Comment quitter son entreprise sans indemnités

Publié le 08 mars 2010 par Pierre

Jean-Louis prend quelques notes, puis s’arrête. Il relève la tête, parcourant du regard les visages disposés autour de la table. Ce panorama le déprime. Corliss, chef de la division achats, Fuller, le comptable, Fenouillard, la présidente du directoire, et puis, bien sûr, Martinot, le président directeur général. Sacrée brochette, quand même.

Dans moins de 10 minutes, ça va être son tour. Il feuillette nerveusement son support de présentation… pas trop sûr de lui, il n’a pas suffisamment préparé son intervention… et puis il n’est pas dans son assiette… hier soir, un repas lourd chez des amis, trop arrosé… il se sent ballonné ce matin, presque un peu patraque. Il lâche un pet discret.

Fischer, responsable du service des commandes, est au micro. Son double menton tremblote un peu, il agite frénétiquement ses mains porcines. Plus que 3 minutes.
Jean Louis n’écoute pas Fischer, il relit ses notes. Son ventre gargouille.

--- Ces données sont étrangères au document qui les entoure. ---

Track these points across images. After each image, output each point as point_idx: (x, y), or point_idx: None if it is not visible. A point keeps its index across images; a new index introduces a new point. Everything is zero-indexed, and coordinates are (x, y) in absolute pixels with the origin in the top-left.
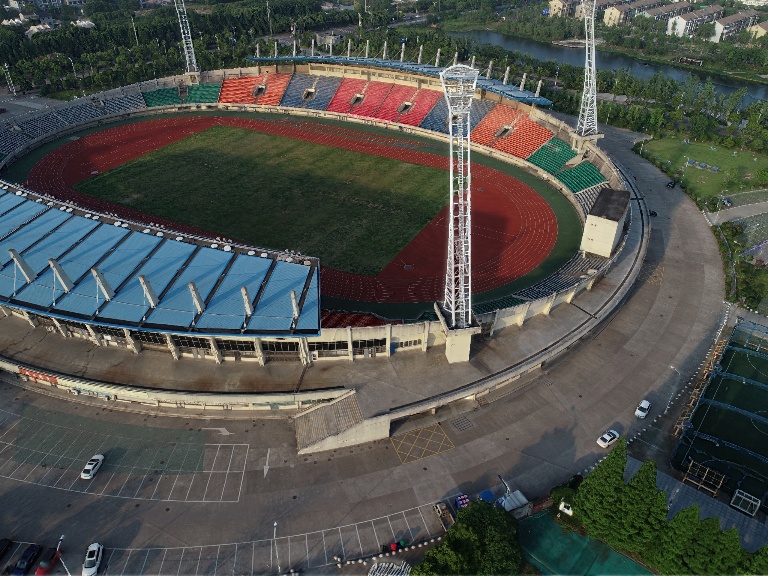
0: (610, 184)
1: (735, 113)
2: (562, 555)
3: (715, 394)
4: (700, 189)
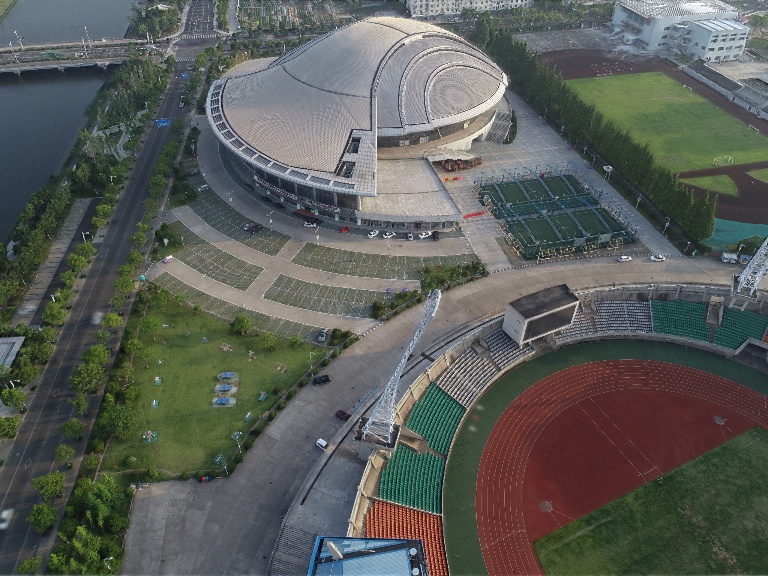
0: (435, 378)
1: (3, 421)
2: (713, 245)
3: (575, 249)
4: (304, 361)
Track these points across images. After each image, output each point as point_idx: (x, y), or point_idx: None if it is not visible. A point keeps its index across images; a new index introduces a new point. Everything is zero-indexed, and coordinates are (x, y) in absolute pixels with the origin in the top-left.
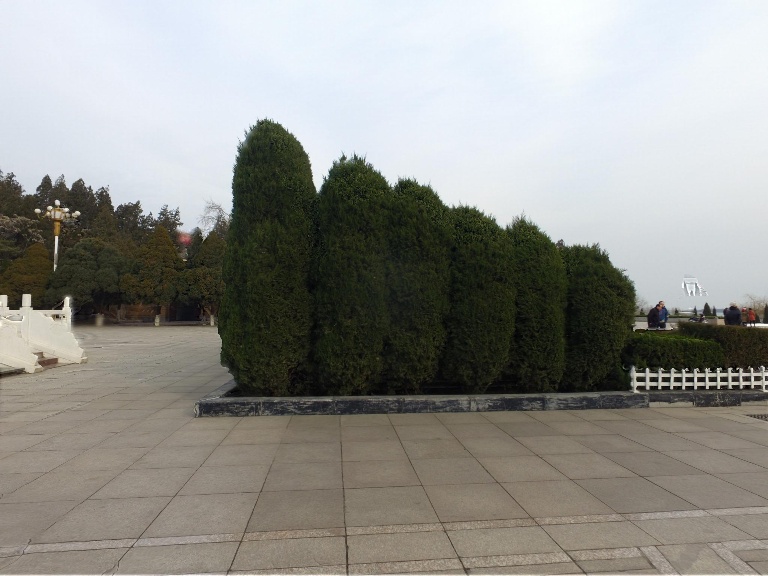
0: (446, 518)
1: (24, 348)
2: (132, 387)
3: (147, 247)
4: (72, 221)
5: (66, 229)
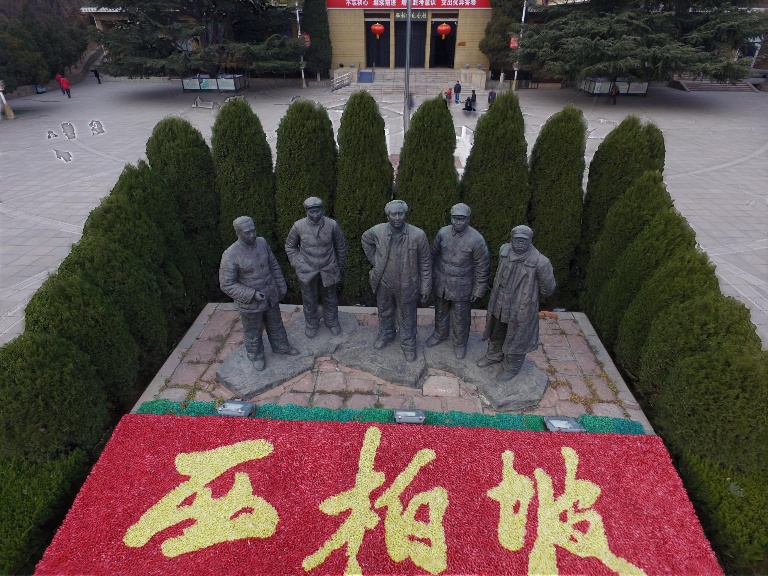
0: (6, 334)
1: None
2: None
3: None
4: None
5: None
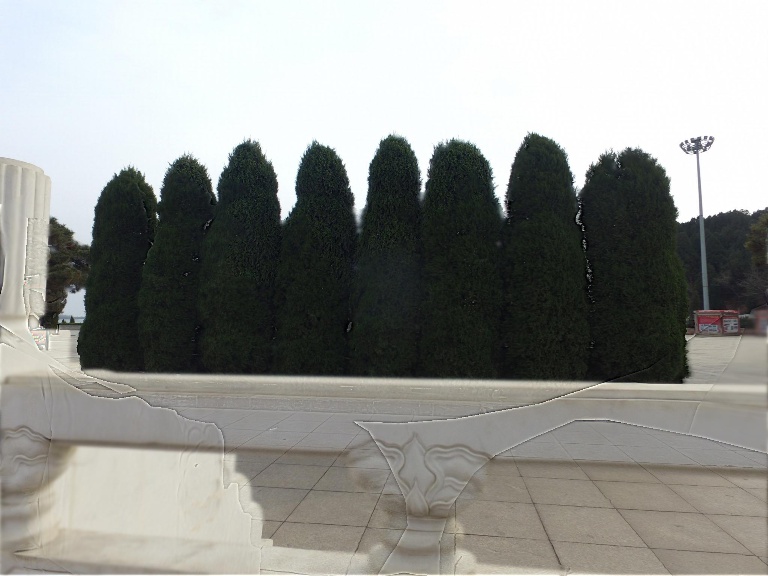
0: None
1: (241, 531)
2: (574, 457)
3: None
4: None
5: None
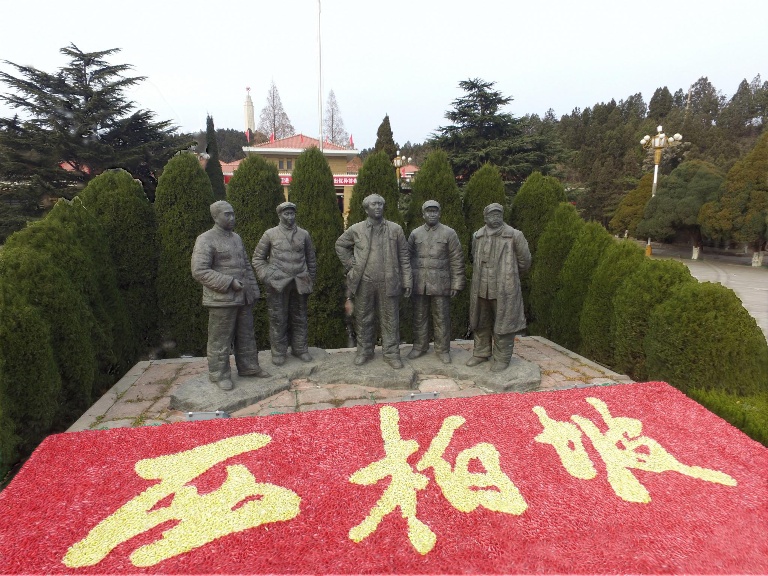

Se demande s’il devra se lever pour parler – plus de prestance oui, mais comment lire ses notes, le micro à la main ? Non, il vaut mieux rester assis.

Bon, ça va être son tour. Fischer termine son intervention dans l’apathie générale. Jean Louis va lâcher un petit dernier, discret… sauf que ça gargouille vraiment… il y a un risque, c’est certain… mais il aime cette prise de risque, ce sentiment de marcher sur la corde raide… il jette un coup d’œil circulaire… allez tiens ça va être à moi de parler le président me regarde tout le monde me regarde et – PLOP – catastrophe.

Jean Louis a chié dans son froc. La couche est pleine.

En une fraction de seconde, une succession d’impressions traverse sa conscience. D’abord, la stupéfaction. Jamais au grand jamais ça ne lui est arrivé, qu’est ce qui vient de se passer ? Puis, un profond sentiment de souillure, de déchéance, de honte. Rapidement remplacé par l’impression d’être en train de sauter du haut de la falaise, sans possibilité de retour. Tout est foutu, comment se sortir de cette situation impossible ? Et puis, inexplicablement, un sentiment d’euphorie, comme une libération.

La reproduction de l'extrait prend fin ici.